* **EXERCISE REQUIREMENTS**:
Answer these from the article on the Front Royal charter amendment below:
(a) What two changes did the council's original language seek for town elections?
(b) By how many months would a November 2015 election extend the terms of the council and mayor?
(c) Who sent HB 2051 back to committee, and on what date?

* **SELECTED EXCERPT**:
Front Royal charter amendment fails in Richmond

The Warren Sentinel
FRONT ROYAL, Feb. 5 — Until Tuesday, town officials had no real answer for how or why the charter amendments they sent to Richmond in December never made it the Virginia House of Delegates for a vote.
Language the council had crafted to move the town’s elections from May to November and to specify that the elections remain nonpartisan were removed from House Bill 2051 before it was presented to the House committee on Counties, Cities and Towns.
New language, specifically allowing candidates for council to be nominated by political party and moving town elections to November of odd years was added to the bill. The move to a November 2015 election would extend the terms of the council and mayor by 18 months. Webert’s office has not returned inquiries on who authored the new paragraphs.
Though questions remain about the who and how, the why is clear after Del. Todd Gilbert (R-15) sent HB 2051 back to committee Feb. 5, effectively killing it.
In a statement, Gilbert said that “the unfortunate rhetoric that emerged” from some members of the town council “after the bill was altered proved that there was another agenda at work.”

* **DATASET EXTRACT**:
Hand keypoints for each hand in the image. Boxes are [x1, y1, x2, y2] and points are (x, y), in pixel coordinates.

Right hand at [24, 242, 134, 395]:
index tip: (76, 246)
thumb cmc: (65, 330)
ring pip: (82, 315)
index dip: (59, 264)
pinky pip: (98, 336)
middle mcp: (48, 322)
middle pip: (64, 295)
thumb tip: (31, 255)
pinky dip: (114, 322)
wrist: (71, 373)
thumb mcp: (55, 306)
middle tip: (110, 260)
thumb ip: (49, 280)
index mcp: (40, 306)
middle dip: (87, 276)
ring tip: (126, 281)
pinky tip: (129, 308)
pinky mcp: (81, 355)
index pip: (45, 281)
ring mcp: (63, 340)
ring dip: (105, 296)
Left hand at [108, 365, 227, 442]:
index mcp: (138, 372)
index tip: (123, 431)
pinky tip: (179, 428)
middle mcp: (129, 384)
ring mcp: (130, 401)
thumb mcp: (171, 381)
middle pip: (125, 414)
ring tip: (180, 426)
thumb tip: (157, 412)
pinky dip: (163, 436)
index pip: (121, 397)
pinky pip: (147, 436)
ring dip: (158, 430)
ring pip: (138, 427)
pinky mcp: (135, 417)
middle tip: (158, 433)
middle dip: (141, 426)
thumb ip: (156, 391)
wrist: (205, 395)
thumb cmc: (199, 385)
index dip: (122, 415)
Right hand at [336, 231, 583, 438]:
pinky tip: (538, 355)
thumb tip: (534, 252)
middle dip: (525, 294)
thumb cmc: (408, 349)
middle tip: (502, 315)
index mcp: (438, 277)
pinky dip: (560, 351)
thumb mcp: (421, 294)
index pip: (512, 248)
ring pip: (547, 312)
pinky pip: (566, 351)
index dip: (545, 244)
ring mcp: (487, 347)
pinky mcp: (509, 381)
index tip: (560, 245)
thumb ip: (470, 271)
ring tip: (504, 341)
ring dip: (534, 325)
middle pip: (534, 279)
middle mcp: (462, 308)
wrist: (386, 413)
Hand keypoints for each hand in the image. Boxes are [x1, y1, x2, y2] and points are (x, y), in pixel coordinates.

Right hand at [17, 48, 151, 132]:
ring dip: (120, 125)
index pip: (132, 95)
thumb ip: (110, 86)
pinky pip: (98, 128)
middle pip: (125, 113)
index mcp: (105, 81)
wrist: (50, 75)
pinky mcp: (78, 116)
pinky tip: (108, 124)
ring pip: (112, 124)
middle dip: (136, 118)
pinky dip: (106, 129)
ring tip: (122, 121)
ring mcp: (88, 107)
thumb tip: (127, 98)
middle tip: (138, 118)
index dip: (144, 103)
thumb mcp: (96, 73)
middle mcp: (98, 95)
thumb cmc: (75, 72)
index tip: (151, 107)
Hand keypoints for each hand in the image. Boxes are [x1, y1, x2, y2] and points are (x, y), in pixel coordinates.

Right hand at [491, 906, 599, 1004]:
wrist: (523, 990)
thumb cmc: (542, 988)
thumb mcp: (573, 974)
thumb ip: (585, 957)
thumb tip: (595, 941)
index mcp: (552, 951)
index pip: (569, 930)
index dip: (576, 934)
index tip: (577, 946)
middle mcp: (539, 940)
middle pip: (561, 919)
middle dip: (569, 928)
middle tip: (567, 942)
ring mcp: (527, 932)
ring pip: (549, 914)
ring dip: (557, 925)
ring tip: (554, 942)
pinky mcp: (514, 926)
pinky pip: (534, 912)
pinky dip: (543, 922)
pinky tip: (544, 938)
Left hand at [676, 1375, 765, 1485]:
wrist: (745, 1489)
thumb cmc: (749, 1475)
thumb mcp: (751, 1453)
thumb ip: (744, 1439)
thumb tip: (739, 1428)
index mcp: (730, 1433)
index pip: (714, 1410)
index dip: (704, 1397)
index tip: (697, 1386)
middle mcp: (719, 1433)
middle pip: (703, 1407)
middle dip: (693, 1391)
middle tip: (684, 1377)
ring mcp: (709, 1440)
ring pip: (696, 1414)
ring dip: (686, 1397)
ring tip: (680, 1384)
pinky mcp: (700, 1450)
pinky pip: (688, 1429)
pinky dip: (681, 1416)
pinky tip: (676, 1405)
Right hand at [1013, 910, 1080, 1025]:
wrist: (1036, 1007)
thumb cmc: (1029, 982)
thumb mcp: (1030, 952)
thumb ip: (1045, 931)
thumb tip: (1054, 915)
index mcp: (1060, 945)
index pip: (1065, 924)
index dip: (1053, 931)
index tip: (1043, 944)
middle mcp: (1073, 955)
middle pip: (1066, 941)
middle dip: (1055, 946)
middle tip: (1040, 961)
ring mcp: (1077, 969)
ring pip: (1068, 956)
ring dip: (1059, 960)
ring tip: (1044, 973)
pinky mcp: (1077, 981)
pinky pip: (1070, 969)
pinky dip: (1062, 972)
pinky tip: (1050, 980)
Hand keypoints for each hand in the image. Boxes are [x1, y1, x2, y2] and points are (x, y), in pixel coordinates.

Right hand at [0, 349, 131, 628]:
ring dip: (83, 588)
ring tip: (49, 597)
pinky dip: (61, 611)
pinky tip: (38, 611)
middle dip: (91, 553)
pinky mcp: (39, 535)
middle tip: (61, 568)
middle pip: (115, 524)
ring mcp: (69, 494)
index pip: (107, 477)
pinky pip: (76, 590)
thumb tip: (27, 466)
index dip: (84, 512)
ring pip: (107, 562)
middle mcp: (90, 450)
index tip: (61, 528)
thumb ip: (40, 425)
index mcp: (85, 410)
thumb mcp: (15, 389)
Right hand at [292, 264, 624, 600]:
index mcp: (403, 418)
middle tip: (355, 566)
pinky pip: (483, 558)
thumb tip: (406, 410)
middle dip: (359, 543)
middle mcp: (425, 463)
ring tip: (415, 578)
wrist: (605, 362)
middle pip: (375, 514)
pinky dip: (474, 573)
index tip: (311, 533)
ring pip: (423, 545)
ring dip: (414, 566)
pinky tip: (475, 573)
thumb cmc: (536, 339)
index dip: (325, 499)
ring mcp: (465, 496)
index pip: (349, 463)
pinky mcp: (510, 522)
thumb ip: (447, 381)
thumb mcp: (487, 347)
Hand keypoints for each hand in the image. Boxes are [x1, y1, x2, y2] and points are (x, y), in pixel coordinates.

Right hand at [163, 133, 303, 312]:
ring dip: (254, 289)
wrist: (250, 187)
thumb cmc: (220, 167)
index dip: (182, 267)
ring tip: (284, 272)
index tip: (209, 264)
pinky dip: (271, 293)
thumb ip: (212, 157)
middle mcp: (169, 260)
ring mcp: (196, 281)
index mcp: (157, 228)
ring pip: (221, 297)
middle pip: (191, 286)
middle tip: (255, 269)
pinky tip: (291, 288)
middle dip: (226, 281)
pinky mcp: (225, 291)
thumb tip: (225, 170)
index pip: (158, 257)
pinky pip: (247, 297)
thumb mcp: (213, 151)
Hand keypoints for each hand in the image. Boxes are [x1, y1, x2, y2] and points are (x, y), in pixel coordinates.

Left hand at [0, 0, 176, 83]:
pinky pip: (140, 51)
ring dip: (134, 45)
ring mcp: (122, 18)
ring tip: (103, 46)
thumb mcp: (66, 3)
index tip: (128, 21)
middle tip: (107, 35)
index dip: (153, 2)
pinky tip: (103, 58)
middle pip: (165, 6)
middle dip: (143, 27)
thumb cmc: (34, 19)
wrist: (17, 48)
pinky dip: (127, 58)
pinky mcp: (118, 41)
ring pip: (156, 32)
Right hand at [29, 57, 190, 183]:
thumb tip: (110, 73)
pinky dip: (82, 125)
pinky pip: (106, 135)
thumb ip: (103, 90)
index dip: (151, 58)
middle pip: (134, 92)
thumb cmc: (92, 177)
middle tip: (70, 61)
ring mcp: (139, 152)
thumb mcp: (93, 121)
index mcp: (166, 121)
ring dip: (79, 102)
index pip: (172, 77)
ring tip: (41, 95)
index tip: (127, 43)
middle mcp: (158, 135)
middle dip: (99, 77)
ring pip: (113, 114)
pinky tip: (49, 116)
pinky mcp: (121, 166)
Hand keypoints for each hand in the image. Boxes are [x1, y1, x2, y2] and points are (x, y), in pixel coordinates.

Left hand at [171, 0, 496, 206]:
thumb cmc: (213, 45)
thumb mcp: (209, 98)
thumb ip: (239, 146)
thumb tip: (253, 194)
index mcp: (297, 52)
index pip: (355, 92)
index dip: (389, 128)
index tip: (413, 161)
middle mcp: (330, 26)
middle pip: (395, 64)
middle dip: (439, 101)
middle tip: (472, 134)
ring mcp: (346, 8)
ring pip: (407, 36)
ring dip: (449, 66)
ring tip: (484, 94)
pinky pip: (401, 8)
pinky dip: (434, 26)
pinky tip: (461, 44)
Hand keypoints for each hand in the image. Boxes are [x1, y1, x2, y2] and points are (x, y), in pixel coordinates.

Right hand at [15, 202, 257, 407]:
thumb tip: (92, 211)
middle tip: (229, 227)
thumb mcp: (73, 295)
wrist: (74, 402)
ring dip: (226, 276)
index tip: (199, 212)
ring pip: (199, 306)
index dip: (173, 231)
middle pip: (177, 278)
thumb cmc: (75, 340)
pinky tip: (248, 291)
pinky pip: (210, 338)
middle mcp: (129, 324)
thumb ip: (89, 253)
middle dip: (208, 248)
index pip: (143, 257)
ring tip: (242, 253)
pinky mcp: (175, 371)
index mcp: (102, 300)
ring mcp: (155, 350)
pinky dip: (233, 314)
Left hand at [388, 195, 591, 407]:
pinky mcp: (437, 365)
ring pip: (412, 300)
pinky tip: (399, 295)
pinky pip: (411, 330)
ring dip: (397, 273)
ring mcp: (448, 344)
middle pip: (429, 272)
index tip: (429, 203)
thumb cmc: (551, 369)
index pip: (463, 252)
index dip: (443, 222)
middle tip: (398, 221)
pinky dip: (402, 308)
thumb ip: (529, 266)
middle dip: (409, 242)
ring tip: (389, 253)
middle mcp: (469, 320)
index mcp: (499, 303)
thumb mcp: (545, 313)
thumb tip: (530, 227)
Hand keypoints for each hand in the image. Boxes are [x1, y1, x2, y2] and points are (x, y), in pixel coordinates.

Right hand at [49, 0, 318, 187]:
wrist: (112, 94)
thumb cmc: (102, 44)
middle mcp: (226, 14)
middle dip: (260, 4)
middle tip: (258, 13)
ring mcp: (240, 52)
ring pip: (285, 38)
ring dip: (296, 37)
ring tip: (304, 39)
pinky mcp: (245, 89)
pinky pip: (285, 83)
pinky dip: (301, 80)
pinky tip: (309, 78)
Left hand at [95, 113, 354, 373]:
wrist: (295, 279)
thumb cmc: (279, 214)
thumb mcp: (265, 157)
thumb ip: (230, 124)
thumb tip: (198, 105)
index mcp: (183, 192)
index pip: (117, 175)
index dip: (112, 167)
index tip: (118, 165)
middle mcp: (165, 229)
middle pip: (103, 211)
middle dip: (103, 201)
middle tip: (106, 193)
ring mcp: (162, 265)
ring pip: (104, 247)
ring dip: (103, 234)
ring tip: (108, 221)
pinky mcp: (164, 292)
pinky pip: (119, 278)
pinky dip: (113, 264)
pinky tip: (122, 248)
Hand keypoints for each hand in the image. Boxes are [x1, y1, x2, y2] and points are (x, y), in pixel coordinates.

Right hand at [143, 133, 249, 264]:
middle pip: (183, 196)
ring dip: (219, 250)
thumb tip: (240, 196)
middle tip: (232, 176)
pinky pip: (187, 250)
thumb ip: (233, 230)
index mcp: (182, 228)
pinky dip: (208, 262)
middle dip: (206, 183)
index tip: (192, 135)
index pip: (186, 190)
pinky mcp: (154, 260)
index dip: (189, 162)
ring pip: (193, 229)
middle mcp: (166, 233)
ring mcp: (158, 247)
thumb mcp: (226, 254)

* **RESPONSE**:
(a) Moving the elections from May to November and specifying that they remain nonpartisan.
(b) 18 months.
(c) Del. Todd Gilbert (R-15), on Feb. 5.